• [PROVIDED DATA]
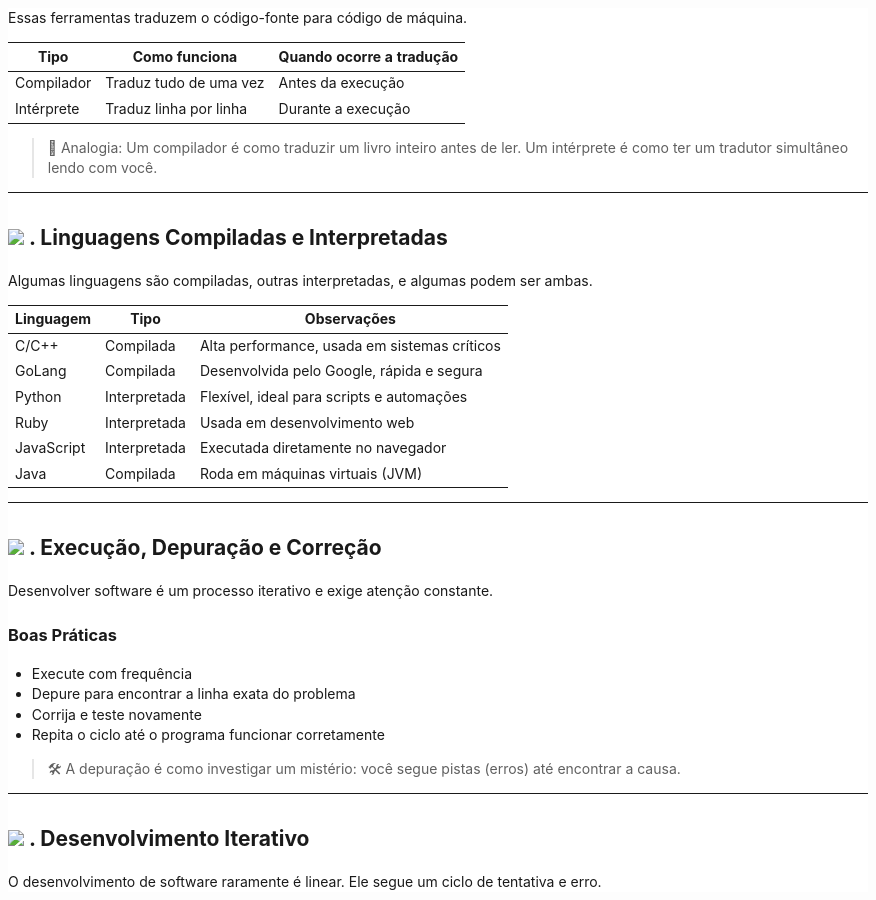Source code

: Essas ferramentas traduzem o código-fonte para código de máquina.

| Tipo        | Como funciona                          | Quando ocorre a tradução |
|-------------|----------------------------------------|---------------------------|
| Compilador  | Traduz tudo de uma vez                 | Antes da execução         |
| Intérprete  | Traduz linha por linha                 | Durante a execução        |

> 📖 Analogia: Um compilador é como traduzir um livro inteiro antes de ler. Um intérprete é como ter um tradutor simultâneo lendo com você.

---

## <img src="https://api.iconify.design/mdi/language-cpp.svg" width="20"> . Linguagens Compiladas e Interpretadas

Algumas linguagens são compiladas, outras interpretadas, e algumas podem ser ambas.

| Linguagem     | Tipo         | Observações                                 |
|---------------|--------------|---------------------------------------------|
| C/C++         | Compilada    | Alta performance, usada em sistemas críticos|
| GoLang        | Compilada    | Desenvolvida pelo Google, rápida e segura   |
| Python        | Interpretada | Flexível, ideal para scripts e automações   |
| Ruby          | Interpretada | Usada em desenvolvimento web                |
| JavaScript    | Interpretada | Executada diretamente no navegador          |
| Java          | Compilada    | Roda em máquinas virtuais (JVM)             |

---

## <img src="https://api.iconify.design/mdi/bug-check-outline.svg" width="20"> . Execução, Depuração e Correção

Desenvolver software é um processo iterativo e exige atenção constante.

### Boas Práticas

- Execute com frequência  
- Depure para encontrar a linha exata do problema  
- Corrija e teste novamente  
- Repita o ciclo até o programa funcionar corretamente

> 🛠️ A depuração é como investigar um mistério: você segue pistas (erros) até encontrar a causa.

---

## <img src="https://api.iconify.design/mdi/loop.svg" width="20"> . Desenvolvimento Iterativo

O desenvolvimento de software raramente é linear. Ele segue um ciclo de tentativa e erro.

• [PROBLEM TO SOLVE]
Copy the records above line for line, leaving out the pictures.

• [WORKED SOLUTION]
Source code

: Essas ferramentas traduzem o código-fonte para código de máquina.

| Tipo        | Como funciona                          | Quando ocorre a tradução |
|-------------|----------------------------------------|---------------------------|
| Compilador  | Traduz tudo de uma vez                 | Antes da execução         |
| Intérprete  | Traduz linha por linha                 | Durante a execução        |

> 📖 Analogia: Um compilador é como traduzir um livro inteiro antes de ler. Um intérprete é como ter um tradutor simultâneo lendo com você.

---

## <img src="https://api.iconify.design/mdi/language-cpp.svg" width="20"> . Linguagens Compiladas e Interpretadas

Algumas linguagens são compiladas, outras interpretadas, e algumas podem ser ambas.

| Linguagem     | Tipo         | Observações                                 |
|---------------|--------------|---------------------------------------------|
| C/C++         | Compilada    | Alta performance, usada em sistemas críticos|
| GoLang        | Compilada    | Desenvolvida pelo Google, rápida e segura   |
| Python        | Interpretada | Flexível, ideal para scripts e automações   |
| Ruby          | Interpretada | Usada em desenvolvimento web                |
| JavaScript    | Interpretada | Executada diretamente no navegador          |
| Java          | Compilada    | Roda em máquinas virtuais (JVM)             |

---

## <img src="https://api.iconify.design/mdi/bug-check-outline.svg" width="20"> . Execução, Depuração e Correção

Desenvolver software é um processo iterativo e exige atenção constante.

### Boas Práticas

- Execute com frequência  
- Depure para encontrar a linha exata do problema  
- Corrija e teste novamente  
- Repita o ciclo até o programa funcionar corretamente

> 🛠️ A depuração é como investigar um mistério: você segue pistas (erros) até encontrar a causa.

---

## <img src="https://api.iconify.design/mdi/loop.svg" width="20"> . Desenvolvimento Iterativo

O desenvolvimento de software raramente é linear. Ele segue um ciclo de tentativa e erro.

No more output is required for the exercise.